Jun 07 2010
Walking the Beach
Judy and I took our annual trip to the Maine coast last week. Per usual, we rented a cottage overlooking a salt marsh. The view out the cottage window is very comfortable for a woodsy guy like me – all wetland and forest. But there comes a time when it’s best to crawl out of one’s comfort zone and see the world in a different way. So early one morning I hiked the half mile access road to Goose Rocks Beach then walked along water’s edge, taking it all in.
On a misty, gray-sky day, the ocean horizon is indistinct, suggesting infinity. Waves break towards shore, wearing down all conventional notions of time. I walked the beach, all too aware that my boot prints would soon wash away. Impermanence. Only the ocean itself remains fixed in place – a vast body of water stretching beyond imagination. And yet it too is constantly moving, constantly changing it’s mood.
The beach is covered with oceanic debris. Long rows of aquatic vegetation mark the tide’s high water line. And mixed into it shells, fragments of shells, the body parts of crabs and lobsters, and countless other organics in various stages of decay. Much like the forest, the shoreline reeks of decay – repulsive to my landlubber nose at first, then oddly sweet and inviting as I recall from whence I came. The ocean is the wellspring of all life on this planet. Nowhere is that more apparent than on the beach when the tide is going out.
Sandpipers and plovers fed along the shoreline. Sand fleas cued them to the most scrumptious morsels. I skirted a tidal pool that seemed like a buffet to some of the shorebirds. A gull carried off something. Just off shore, ducks and eiders dove for breakfast. Much like the forest, the shoreline ecology is all about food.
Funny how my gaze always starts on the horizon and ends up in the sand at my feet. I looked for things of interest among the shoreline deposits without knowing how such things are valued. I found a sand dollar, picked it up, then found another, then another. The currency of the ocean wild. My wife values them, anyhow. So does my granddaughter. I picked up a particularly interesting shell and stuffed it in my pocket. I’m not sure why. What the ocean coughs up is hard to resist.

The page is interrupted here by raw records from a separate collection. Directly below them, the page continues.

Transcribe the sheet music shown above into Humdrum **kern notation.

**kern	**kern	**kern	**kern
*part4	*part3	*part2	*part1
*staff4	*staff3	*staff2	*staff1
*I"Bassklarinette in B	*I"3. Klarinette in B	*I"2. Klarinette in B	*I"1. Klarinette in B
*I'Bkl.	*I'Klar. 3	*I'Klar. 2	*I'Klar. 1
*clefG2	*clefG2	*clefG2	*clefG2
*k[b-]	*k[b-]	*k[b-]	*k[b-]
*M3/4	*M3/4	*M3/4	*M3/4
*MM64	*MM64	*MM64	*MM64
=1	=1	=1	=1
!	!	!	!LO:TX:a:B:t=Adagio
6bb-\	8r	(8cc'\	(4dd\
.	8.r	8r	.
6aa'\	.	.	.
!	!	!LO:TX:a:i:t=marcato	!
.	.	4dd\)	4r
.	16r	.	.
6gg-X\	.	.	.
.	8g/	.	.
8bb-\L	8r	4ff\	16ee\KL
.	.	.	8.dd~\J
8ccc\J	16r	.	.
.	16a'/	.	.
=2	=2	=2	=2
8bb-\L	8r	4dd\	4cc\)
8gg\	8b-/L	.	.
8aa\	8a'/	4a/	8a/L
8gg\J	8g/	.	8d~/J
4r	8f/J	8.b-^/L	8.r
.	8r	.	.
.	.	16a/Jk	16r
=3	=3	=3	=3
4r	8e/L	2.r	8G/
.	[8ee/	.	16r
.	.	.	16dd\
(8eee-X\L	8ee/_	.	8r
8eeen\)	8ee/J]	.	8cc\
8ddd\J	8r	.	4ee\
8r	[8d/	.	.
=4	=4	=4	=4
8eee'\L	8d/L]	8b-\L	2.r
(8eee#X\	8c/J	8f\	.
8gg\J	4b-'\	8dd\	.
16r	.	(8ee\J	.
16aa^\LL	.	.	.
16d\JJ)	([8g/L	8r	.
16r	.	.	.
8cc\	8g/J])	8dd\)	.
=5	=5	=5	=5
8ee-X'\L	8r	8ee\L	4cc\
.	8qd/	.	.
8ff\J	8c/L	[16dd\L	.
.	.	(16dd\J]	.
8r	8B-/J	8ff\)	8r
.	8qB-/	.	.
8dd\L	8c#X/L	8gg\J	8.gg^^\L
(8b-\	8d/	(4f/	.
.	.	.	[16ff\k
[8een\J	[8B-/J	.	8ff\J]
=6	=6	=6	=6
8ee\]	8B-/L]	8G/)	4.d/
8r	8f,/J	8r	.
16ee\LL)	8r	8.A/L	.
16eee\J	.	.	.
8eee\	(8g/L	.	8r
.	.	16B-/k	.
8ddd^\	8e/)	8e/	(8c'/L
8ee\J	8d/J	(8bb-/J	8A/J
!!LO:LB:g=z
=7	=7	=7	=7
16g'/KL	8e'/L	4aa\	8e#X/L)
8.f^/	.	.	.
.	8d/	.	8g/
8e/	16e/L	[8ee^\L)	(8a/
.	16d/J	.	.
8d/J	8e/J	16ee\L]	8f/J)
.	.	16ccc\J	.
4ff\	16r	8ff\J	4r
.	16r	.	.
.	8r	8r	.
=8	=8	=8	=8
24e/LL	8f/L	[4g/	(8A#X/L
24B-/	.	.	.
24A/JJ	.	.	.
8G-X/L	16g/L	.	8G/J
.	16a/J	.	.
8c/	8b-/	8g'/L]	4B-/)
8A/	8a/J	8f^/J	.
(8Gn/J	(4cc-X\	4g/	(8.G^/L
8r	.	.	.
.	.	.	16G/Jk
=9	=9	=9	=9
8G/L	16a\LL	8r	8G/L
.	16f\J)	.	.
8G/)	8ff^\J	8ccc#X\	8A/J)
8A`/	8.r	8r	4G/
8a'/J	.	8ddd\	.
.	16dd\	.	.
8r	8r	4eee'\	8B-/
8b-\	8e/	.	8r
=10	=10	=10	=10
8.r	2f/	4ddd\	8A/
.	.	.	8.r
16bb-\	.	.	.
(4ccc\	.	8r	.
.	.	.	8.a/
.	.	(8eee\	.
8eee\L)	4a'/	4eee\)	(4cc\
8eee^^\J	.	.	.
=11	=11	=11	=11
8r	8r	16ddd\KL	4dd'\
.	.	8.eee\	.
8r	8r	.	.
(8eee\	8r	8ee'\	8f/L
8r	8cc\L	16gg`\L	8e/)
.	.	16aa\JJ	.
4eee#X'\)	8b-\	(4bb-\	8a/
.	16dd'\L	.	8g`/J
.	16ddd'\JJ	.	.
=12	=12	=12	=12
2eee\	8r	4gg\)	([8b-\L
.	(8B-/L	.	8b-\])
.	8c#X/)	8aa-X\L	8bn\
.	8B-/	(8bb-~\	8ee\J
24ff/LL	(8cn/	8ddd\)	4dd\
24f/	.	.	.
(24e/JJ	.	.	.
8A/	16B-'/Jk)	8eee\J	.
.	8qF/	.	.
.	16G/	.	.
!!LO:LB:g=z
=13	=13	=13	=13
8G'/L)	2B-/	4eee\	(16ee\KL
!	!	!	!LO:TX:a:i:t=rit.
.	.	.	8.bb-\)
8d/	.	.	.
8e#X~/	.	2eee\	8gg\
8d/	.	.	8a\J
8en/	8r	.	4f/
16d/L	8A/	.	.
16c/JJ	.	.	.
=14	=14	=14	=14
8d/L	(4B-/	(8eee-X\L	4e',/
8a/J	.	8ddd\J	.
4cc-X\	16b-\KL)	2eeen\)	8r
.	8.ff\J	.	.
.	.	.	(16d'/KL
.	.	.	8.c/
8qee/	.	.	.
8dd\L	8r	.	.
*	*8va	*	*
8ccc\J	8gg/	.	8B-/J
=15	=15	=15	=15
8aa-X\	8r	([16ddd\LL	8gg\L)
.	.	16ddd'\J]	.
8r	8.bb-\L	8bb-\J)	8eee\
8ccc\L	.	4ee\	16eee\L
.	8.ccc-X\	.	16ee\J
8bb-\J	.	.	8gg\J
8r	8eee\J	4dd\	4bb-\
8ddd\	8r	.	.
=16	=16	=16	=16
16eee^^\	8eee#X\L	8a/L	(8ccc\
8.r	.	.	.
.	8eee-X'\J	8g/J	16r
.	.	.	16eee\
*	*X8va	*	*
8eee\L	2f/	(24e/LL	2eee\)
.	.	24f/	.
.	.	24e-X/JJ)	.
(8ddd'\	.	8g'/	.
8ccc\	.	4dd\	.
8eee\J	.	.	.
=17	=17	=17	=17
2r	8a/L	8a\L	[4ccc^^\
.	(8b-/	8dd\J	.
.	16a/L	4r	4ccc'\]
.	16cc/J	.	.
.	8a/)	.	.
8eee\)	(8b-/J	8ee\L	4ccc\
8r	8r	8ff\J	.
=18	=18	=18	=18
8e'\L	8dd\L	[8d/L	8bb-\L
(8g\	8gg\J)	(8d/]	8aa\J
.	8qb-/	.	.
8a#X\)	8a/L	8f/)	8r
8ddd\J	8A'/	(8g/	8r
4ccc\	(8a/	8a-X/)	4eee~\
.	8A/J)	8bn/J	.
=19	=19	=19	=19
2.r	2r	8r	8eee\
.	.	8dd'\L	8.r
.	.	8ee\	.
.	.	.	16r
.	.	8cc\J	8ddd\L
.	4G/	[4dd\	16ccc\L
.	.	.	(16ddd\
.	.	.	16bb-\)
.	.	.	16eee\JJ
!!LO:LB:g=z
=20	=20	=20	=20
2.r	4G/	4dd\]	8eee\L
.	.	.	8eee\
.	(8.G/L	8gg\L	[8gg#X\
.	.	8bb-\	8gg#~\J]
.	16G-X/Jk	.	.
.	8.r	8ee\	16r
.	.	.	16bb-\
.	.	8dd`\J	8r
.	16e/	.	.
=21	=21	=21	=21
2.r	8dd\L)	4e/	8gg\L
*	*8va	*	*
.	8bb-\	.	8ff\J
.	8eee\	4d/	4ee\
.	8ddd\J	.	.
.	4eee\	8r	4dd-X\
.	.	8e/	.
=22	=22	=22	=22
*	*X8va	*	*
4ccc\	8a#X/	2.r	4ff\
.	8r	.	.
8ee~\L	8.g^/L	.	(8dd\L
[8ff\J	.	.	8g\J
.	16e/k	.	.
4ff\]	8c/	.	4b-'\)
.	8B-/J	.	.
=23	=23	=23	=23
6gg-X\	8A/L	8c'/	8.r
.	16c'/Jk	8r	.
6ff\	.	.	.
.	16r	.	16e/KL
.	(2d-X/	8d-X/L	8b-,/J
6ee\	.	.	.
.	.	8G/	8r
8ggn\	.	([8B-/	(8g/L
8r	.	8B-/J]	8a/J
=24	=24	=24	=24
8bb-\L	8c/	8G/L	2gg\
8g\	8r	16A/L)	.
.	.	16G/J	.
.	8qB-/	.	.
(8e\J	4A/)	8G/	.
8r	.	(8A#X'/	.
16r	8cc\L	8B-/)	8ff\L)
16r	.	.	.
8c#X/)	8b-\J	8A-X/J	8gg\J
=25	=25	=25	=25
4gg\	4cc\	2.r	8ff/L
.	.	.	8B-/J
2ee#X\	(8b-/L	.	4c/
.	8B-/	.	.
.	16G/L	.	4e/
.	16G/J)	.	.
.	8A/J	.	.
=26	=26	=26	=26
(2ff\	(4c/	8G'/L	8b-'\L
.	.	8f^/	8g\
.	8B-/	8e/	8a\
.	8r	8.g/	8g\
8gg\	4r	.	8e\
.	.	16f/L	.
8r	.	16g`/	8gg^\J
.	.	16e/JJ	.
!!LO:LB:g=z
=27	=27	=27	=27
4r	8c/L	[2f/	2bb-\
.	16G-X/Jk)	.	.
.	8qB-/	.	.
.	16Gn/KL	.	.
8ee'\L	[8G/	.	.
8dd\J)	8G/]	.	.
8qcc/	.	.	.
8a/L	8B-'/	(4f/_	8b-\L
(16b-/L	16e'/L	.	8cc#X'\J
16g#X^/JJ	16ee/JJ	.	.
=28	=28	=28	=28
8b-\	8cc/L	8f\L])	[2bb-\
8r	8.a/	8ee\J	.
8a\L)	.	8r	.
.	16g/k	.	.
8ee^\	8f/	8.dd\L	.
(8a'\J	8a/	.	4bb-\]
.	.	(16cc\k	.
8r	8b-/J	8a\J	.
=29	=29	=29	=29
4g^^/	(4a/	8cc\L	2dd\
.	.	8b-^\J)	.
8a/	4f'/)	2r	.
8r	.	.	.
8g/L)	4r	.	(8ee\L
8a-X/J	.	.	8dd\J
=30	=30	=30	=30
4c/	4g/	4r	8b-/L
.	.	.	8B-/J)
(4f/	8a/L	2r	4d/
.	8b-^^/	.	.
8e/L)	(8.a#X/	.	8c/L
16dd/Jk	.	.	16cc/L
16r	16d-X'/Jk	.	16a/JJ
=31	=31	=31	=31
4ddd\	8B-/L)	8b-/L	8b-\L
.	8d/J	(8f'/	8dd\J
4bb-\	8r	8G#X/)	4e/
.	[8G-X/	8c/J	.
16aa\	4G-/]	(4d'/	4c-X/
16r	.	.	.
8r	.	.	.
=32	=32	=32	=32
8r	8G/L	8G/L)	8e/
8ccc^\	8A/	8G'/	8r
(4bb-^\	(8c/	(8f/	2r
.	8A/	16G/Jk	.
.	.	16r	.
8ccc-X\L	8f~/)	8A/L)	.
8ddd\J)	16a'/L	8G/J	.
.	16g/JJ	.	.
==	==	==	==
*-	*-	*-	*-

The waves continued breaking in my head as I hiked back towards the cottage, away from shore. Even now, days later, I can still hear it. In my mind’s eye, I can still see the foamy edge of the sea washing over the sand, leaving fresh deposits there. Nature’s watery hand is never still. What am I to make of this? Perhaps it’s best if I make nothing of it at all. Tabula rasa. Each new wave wipes the slate clean.